The Big Four firm found that 1,174 companies entered into administration last year, compared with 1,111 in 2015, which was then a 15-year low.
According to data collected from notices in the London Gazette, while the first six months of the year continued to see a decline in insolvencies, the second half of the year saw numbers rise.
This was partly because of the uncertainty created by the result of the EU referendum and currency market fluctuations, the firm said.
The construction industry was the worst hit, with 174 firms within the sector becoming insolvent. This was particularly due to an increase in costs for imported raw materials, which squeezed profit margins.
Moreover, 89 retailers entered into administration, as well as 19 social care and nursing homes and 26 companies from within the hotel and leisure sectors.

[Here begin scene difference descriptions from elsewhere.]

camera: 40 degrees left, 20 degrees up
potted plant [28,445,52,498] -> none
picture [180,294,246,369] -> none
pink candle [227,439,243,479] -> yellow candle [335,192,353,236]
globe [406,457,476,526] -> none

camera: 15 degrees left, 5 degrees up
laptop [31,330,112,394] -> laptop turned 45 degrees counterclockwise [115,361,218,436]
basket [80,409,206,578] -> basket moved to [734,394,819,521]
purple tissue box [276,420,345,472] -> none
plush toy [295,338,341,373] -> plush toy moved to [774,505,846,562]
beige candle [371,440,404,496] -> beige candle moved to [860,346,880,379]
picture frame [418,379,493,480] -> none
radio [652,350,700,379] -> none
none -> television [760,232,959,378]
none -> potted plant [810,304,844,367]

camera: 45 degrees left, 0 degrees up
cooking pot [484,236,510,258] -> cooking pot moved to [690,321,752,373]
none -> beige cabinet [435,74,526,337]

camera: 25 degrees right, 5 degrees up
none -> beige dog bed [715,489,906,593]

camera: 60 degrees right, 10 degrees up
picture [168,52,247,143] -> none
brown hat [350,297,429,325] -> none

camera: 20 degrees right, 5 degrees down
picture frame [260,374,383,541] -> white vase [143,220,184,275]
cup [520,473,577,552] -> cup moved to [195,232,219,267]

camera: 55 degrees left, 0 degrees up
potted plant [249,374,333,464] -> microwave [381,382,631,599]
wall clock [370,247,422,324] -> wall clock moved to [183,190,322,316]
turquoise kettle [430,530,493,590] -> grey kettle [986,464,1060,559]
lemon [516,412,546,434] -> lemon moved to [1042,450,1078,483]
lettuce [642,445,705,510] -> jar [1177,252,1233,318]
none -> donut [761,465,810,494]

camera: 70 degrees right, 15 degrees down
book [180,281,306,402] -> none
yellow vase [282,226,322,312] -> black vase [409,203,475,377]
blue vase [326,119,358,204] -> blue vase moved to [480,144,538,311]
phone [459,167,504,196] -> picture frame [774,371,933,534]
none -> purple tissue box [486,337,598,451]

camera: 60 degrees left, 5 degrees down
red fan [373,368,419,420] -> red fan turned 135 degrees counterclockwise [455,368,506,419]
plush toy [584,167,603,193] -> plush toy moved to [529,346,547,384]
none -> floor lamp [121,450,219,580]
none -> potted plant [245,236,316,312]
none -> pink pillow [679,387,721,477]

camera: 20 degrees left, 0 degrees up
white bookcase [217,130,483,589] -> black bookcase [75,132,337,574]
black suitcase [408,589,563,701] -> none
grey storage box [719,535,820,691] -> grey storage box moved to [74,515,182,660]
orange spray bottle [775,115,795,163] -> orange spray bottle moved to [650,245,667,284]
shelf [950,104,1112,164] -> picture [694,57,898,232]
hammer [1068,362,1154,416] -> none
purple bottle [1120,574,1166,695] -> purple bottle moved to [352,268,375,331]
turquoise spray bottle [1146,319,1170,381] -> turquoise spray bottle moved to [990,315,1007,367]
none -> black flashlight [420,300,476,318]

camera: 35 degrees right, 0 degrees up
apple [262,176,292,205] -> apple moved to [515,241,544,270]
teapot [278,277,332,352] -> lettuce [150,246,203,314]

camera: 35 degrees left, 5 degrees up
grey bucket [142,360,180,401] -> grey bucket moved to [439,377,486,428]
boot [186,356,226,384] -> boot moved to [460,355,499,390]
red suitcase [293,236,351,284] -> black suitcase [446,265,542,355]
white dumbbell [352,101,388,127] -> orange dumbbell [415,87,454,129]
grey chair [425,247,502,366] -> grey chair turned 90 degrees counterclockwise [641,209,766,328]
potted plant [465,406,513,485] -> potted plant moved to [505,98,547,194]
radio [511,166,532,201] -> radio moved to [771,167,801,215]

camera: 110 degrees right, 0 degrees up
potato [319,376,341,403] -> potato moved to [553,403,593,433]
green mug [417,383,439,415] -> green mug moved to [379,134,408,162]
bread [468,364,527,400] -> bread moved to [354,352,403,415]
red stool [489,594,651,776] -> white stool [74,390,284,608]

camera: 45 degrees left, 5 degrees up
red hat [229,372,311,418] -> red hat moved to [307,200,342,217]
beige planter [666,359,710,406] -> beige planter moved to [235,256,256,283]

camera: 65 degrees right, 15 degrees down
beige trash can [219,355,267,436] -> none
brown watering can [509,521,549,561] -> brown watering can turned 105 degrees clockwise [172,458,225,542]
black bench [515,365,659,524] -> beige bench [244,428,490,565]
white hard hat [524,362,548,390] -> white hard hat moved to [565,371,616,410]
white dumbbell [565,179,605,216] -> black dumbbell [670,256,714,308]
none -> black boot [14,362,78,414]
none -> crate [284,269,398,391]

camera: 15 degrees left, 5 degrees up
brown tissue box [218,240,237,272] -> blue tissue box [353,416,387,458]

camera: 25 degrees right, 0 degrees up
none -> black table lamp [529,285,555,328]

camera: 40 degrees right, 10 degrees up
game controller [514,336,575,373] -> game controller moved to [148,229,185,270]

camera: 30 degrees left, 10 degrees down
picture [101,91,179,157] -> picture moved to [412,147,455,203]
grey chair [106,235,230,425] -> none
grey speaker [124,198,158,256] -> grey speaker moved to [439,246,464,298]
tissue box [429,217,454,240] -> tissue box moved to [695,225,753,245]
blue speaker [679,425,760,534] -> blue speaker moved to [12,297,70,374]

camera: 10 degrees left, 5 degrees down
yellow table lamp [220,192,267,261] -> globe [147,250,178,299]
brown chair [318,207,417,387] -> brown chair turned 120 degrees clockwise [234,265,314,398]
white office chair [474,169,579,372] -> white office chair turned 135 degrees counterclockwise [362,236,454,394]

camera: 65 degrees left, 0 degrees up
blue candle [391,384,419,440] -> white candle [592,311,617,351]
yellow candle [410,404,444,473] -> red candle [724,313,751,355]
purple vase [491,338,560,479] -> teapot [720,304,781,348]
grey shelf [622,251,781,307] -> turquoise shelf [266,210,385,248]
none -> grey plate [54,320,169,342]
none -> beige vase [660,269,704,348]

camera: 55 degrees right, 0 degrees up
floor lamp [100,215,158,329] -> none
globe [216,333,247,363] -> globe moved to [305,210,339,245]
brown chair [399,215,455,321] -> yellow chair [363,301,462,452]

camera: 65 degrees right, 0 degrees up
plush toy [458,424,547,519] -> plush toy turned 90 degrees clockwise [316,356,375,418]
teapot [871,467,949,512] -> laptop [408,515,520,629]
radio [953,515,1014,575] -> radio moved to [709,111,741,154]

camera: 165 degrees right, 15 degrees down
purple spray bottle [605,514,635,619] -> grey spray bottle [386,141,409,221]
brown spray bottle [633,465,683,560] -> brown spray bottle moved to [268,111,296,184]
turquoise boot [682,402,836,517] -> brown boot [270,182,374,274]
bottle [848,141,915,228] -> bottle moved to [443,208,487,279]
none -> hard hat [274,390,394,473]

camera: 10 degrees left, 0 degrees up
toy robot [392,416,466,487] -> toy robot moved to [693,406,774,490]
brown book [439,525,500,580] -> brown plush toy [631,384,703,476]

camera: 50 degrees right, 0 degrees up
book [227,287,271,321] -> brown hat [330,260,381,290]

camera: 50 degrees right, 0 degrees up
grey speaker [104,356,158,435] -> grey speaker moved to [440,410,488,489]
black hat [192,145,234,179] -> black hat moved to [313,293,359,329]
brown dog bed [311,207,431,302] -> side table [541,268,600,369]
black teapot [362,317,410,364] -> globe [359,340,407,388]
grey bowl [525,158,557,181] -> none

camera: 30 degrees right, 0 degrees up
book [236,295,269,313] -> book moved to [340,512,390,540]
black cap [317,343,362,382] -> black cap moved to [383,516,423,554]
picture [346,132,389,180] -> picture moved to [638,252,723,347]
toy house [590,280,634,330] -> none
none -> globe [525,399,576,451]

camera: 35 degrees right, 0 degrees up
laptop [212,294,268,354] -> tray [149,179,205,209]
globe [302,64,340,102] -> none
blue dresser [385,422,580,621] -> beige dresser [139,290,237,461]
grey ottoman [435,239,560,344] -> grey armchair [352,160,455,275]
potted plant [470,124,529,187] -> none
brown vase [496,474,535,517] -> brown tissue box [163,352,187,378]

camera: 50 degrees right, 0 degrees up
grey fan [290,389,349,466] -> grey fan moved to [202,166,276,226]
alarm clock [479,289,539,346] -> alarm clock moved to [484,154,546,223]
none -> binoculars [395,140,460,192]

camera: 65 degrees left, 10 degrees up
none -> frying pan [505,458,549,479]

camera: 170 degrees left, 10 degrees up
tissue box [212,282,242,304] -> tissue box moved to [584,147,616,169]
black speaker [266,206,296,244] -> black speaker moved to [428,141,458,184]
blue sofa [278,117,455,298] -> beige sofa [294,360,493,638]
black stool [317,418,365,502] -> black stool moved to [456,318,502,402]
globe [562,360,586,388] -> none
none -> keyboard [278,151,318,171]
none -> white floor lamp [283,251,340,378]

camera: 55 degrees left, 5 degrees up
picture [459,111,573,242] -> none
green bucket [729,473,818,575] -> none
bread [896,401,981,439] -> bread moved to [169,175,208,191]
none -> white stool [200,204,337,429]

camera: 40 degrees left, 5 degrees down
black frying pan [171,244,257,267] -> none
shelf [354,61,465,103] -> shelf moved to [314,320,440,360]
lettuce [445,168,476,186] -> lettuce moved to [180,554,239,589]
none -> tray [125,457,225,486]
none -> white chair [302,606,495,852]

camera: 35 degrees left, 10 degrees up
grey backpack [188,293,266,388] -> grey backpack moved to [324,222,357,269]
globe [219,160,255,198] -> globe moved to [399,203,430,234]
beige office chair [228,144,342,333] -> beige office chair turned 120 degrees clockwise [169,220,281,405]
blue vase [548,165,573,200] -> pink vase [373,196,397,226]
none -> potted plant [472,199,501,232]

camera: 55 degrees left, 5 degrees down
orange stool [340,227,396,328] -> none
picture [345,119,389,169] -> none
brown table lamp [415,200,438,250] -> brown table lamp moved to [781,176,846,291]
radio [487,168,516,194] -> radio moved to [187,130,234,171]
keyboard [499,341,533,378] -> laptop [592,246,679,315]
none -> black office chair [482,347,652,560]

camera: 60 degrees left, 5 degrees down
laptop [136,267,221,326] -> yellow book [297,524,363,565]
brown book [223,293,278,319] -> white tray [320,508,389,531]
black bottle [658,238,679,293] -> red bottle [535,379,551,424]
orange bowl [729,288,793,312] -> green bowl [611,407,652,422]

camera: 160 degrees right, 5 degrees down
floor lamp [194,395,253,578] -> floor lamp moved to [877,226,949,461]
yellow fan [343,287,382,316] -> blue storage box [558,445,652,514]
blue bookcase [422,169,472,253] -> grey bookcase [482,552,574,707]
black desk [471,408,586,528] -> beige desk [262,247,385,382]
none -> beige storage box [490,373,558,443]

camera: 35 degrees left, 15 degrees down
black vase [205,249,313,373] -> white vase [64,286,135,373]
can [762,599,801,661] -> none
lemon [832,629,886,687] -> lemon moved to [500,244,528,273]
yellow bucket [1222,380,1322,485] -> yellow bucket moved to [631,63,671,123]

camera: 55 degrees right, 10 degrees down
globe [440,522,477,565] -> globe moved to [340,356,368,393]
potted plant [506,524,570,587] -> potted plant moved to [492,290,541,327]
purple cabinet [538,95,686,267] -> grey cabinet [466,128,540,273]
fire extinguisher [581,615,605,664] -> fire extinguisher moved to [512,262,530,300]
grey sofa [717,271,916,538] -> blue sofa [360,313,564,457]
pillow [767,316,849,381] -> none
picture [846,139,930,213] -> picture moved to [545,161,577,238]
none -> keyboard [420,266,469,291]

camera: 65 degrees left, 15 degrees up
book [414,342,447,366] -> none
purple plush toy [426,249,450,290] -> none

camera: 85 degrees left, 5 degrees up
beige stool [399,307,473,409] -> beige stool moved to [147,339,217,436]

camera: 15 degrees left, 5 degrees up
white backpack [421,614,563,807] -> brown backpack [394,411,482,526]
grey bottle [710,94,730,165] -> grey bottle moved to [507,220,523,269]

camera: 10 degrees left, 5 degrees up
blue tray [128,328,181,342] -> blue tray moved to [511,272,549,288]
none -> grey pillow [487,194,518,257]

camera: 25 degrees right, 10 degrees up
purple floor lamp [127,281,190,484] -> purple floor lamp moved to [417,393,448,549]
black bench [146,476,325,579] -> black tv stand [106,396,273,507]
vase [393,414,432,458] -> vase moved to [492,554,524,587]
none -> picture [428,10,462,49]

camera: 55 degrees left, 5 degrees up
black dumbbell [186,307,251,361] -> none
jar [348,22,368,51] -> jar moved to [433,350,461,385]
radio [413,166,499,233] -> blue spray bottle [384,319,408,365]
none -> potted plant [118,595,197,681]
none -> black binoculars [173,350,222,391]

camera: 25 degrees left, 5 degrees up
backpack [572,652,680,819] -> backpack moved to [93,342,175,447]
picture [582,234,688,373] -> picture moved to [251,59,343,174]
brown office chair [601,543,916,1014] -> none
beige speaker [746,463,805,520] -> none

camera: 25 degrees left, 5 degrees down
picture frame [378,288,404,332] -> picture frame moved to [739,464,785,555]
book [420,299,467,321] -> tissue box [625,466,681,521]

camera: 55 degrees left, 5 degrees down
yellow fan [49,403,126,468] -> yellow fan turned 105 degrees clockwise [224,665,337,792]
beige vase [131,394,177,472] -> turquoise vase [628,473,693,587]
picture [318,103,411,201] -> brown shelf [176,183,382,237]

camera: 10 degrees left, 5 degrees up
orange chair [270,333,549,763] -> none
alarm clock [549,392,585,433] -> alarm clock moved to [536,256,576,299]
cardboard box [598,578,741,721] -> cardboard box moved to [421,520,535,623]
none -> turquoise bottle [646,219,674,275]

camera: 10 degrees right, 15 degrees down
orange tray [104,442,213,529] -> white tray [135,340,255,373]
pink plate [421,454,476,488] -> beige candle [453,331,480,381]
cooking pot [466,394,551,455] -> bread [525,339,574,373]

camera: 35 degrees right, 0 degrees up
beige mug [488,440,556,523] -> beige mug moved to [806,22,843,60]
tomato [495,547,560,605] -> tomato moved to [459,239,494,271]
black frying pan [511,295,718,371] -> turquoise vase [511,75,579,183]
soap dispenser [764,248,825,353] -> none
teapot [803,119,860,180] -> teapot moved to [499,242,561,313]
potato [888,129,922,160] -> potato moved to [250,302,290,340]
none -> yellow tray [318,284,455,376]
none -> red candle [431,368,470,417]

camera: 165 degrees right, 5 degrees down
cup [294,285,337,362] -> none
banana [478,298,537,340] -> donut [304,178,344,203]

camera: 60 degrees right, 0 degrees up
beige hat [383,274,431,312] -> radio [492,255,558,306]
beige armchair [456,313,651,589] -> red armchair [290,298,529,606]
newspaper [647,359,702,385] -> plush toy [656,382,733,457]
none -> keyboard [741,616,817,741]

However, Blair Nimmo, head of restructuring at KPMG UK, said that the insolvencies level did not reflect “some of the more gloomy predictions” seen before the Brexit vote.
“So while it’s something to keep an eye on, it’s certainly not cause for alarm,” Nimmo said.
He added that, despite not expecting a sudden spike in insolvency numbers, he does predict a steady uptick in administrations over the months ahead.
Earlier last year, Moore Stephens said that the number of care home businesses falling into insolvency grew by 18% in a year, driven by a decline in local authority spending.